PASSAGE PROVIDED
VICTORIA -- Provincial health officials identified seven new cases of COVID-19 in the Vancouver Island region Friday.
The daily total is the lowest number of new cases found over a one-day period in the island region since December, according to the BC Centre for Disease Control.
The new cases were among 420 cases identified across British Columbia on Friday.
The province has now confirmed 141,373 cases since the pandemic began, including 4,990 in the Vancouver Island region.
There are currently 161 active cases in the island region, including 11 people in hospital and two more in critical care.
Island Health identified the locations of 112 active cases Friday, including 34 cases in the South Island, 46 in the Central Island and 32 in the North Island.
Six more people in B.C. have died of COVID-19, health officials said in a statement Friday, bringing the province’s pandemic death toll to 1,667. None of the recent deaths were in the Vancouver Island region, where the pandemic has killed 40 people.
The province has now administered 2,744,020 doses of COVID-19 vaccine, including 142,406 secondary doses.
Provincial health officer Dr. Bonnie Henry and Health Minister Adrian Dix continue to urge British Columbians to adhere to all social and travel restrictions over the long weekend before the plan to lift the restrictions is announced Tuesday.
“We’ll be taking a gradual approach to our restart, monitoring our progress as we go to ensure cases, outbreaks and hospitalizations don’t start to creep up,” Dix and Henry said. “We need everyone to also do their part – this long weekend and in the weeks ahead.”

CHECK YOUR UNDERSTANDING
A) Answer these questions from the COVID-19 report.
(i) How many new cases were found across British Columbia on Friday?
(ii) How many people has the pandemic killed in the Vancouver Island region?
(iii) On what day will the plan to lift restrictions be announced?
B) Carry the COVID-19 report further by writing what comes after its closing quote.

PROVIDED INFORMATION
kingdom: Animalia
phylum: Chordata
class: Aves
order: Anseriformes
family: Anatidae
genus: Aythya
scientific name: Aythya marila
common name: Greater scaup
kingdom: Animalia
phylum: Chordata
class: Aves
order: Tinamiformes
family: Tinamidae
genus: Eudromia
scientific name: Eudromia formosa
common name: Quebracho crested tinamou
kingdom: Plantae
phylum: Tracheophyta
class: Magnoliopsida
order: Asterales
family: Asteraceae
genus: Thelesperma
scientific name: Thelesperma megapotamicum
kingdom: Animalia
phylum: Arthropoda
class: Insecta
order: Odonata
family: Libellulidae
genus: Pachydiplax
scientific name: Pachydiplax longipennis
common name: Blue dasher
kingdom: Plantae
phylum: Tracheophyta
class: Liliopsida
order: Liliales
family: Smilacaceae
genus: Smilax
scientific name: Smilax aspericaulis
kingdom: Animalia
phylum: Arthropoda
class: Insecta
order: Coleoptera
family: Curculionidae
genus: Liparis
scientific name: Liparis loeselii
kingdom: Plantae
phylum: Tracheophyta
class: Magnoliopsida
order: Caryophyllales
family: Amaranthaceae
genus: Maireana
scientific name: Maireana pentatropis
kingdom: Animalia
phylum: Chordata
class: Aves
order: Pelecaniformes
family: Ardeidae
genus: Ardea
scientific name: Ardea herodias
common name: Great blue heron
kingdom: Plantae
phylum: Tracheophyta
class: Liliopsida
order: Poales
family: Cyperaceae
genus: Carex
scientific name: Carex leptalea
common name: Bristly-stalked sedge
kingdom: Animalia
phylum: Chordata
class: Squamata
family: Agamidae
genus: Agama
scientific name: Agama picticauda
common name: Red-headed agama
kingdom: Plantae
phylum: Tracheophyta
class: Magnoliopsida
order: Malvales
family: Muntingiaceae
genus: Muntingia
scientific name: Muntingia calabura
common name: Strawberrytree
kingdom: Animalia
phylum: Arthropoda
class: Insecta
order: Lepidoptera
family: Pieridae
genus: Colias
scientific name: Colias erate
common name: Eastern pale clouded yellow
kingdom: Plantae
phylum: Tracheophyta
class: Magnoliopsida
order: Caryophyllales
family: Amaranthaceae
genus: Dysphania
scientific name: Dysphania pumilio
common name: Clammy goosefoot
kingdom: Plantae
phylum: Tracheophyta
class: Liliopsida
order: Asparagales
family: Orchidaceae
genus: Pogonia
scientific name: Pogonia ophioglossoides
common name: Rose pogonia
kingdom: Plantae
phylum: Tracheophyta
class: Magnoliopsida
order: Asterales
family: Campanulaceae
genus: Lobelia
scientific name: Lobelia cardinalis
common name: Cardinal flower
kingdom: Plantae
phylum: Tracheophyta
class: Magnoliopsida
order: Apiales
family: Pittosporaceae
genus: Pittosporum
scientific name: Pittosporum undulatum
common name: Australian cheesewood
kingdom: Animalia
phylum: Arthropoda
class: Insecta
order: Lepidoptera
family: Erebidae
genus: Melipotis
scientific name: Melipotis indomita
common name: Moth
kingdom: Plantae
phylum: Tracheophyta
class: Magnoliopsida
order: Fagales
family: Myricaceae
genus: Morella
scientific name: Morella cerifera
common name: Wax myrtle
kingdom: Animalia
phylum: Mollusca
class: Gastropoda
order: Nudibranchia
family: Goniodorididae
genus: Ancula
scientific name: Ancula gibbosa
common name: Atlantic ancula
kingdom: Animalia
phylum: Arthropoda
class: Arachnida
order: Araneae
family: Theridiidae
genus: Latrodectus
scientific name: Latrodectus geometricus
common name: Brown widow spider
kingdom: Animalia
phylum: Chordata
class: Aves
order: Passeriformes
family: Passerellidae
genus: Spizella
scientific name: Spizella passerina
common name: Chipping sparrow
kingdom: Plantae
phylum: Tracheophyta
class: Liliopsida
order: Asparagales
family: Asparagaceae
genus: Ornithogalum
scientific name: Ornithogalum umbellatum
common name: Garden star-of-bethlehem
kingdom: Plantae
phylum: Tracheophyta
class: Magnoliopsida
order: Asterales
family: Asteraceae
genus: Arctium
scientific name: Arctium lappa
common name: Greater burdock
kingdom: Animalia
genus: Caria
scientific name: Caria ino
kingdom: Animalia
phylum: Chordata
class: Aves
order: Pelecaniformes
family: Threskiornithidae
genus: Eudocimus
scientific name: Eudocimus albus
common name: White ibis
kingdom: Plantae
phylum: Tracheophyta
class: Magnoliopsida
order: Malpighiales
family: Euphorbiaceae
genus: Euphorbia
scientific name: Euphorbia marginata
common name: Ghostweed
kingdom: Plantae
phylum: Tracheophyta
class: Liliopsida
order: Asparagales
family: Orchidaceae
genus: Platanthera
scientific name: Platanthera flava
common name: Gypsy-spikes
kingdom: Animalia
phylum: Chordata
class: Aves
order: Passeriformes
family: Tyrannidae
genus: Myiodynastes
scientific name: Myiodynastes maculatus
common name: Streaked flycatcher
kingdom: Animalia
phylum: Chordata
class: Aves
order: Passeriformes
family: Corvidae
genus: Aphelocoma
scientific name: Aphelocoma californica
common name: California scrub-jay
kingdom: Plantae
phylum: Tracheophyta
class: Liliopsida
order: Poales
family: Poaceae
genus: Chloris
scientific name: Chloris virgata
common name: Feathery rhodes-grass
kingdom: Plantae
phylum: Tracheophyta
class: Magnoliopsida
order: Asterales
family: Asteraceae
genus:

YOUR WRITTEN ANSWERS
A)
(i) 420
(ii) 40
(iii) Tuesday

B)
On Thursday, Premier John Horgan personally cautioned British Columbians against gathering and travelling this weekend during a live address.
“There are provincial health orders in place, there are travel restrictions in place – not to the beginning of the long weekend but to the end of the long weekend,” Horgan said.
The premier said he will again join Dix and Henry on Tuesday to announce the province’s reopening plans.
“It’s a positive plan,” Horgan said. “People will be excited about it, but let’s get through this weekend. It’s so critically important.”
The premier and health officials have declined to reveal further details about the restart plan before Tuesday.
“We’re confident that come July, we’re going to be in a much better place,” Horgan said Thursday. “On Tuesday we’ll lay out that roadmap and I think that it’ll be positively received by the vast majority of British Columbians and I’m confident that they can wait a few more days.”